If Boeing had modernized the 727 by replacing the 3-man cockpit with the 757 2-man cockpit and changing it to a twin engine configuration, it's quite possible the 727 would have continued being the most popular jet airliner. It was only after the the 727 was discontinued that the 737 orders really started increasing.
The Next Generation 737 is almost a new aircraft compared to older 737 models. It has two totally new wings and new avionics. It has the same dimensions as the classic 737's so it fits at gates designed for older 737's and can use the same ground equipment, but in many ways it is mostly a new plane.

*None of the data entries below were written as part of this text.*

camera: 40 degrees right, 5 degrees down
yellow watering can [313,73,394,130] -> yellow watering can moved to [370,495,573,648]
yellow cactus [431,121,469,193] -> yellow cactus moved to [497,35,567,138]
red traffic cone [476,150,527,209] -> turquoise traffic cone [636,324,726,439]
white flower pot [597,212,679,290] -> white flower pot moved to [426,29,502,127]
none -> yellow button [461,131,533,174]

As a frequent flyer, I generally feel safe in 737s, especially compared to the A319 and A320, which just don't seem solid to me, or MD-80s, which are outright flexible (just sit with your shoulder against the wall near an emergency exit and you'll see).

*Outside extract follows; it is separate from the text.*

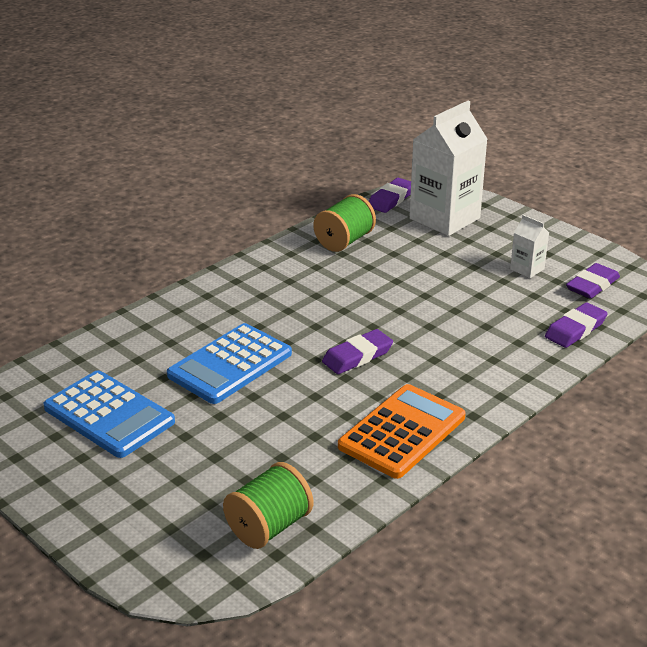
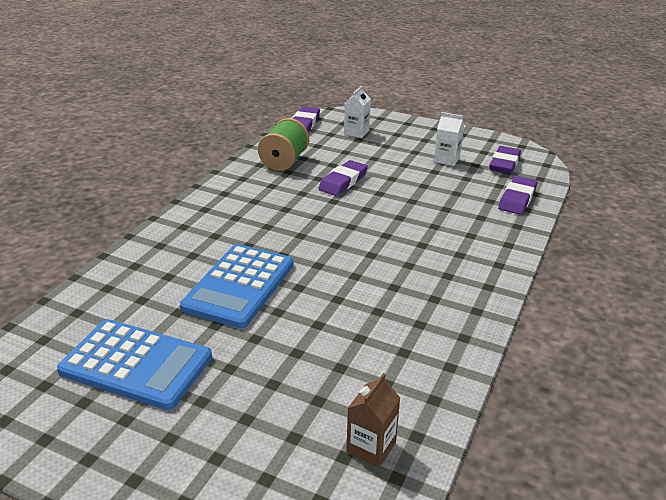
camera: 20 degrees left, 0 degrees up
green spool [223,462,313,549] -> brown carton [346,373,400,468]
purple eraser [322,329,393,374] -> purple eraser moved to [318,160,368,196]
orange calculator [338,384,466,479] -> none
white carton [409,101,487,236] -> white carton [344,86,371,138], size x0.45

But the single scariest airplane I've been on was an ancient 737 flown by Aloha Air, just last year. This was an original-issue model with the engines tucked under the wings without pylons. It was of the same vintage as the one that went "convertible" off Hawaii many years ago due to age, salt-air corrosion and the stress of countless island-hopping decompressions. This one had riveted reinforcement plates running down the full length of the fuselage to avoid the same fate. Not confidence-inspiring. Maybe Air Sibera runs older, more run-down planes than that one. But it got us from island to island in one piece. Keeps on ticking, indeed.

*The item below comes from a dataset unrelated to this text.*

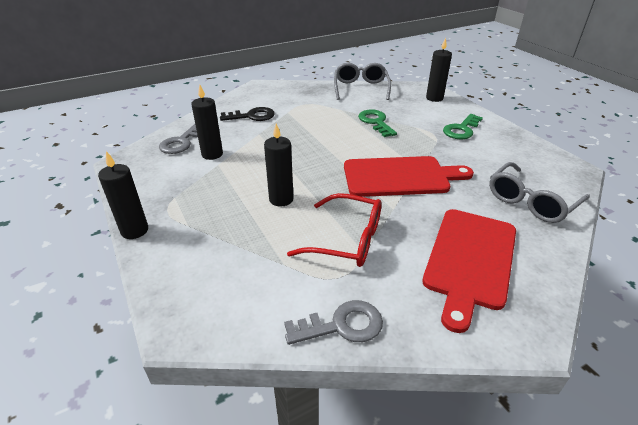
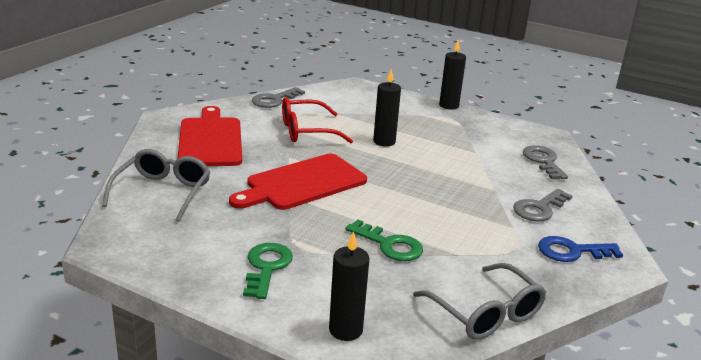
camera: 145 degrees right, 10 degrees down
black candle [191,85,223,160] -> none
black key [220,107,275,121] -> grey key [513,189,572,221]
none -> blue key [538,236,623,262]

Wasn't the first one off the line the prototype? I thought NASA had already sent it to the Smithsonian.
The first 707 is at the new Smithsonian, but it had so many modifications that it don't look much like a 707 anymore.
Actually, the A320's that are out now with the high bypass engines can do coast to coast without any problems. Our first batch of A320's (from Braniff II) had problems doing BWI-PHX on a hot summer day. But our newer 320's and 319's easily did BOS-SFO or LAX-JFK. We have a 319 that does Phoenix to San Jose Costa Rica without any problems, and we also go to Cancun from Phoenix without much problems (even less now that we have ETOPS).
Nice bird...just avoid that hard-over rudder...could ruin your day!
You will get a kick out of this, from the December issue of Air Transport World "Through the Years"
30 years ago: ALPA and United's pilots may have won all the battles but lost the war on the 737 three-man crew issue. UAL sold two more 737s in November and has another tabled for 1976. It also plans to sell 10 others.
The 737 is probably the world's most overpowered airliner, and the Southwest pilots seem to delight in this fact during takeoff. If the country ever needs another medium bomber or cruise missile platform, the 737 would be just the ticket.
The Dash-80 really wasn't a prototype. It was a technology demonstrator. The fuselage was derived from the Boeing 367 Stratocruiser. I'm not quite sure if the wings were adapted from the B-47. The fuselage width of the KC-135 wasn't settled till the first order for them came from the USAF. Boeing later was forced to make the commercial 707 fuselage four inches wider after Pan Am ordered 25 DC-8's be delivered after the first 20 707's.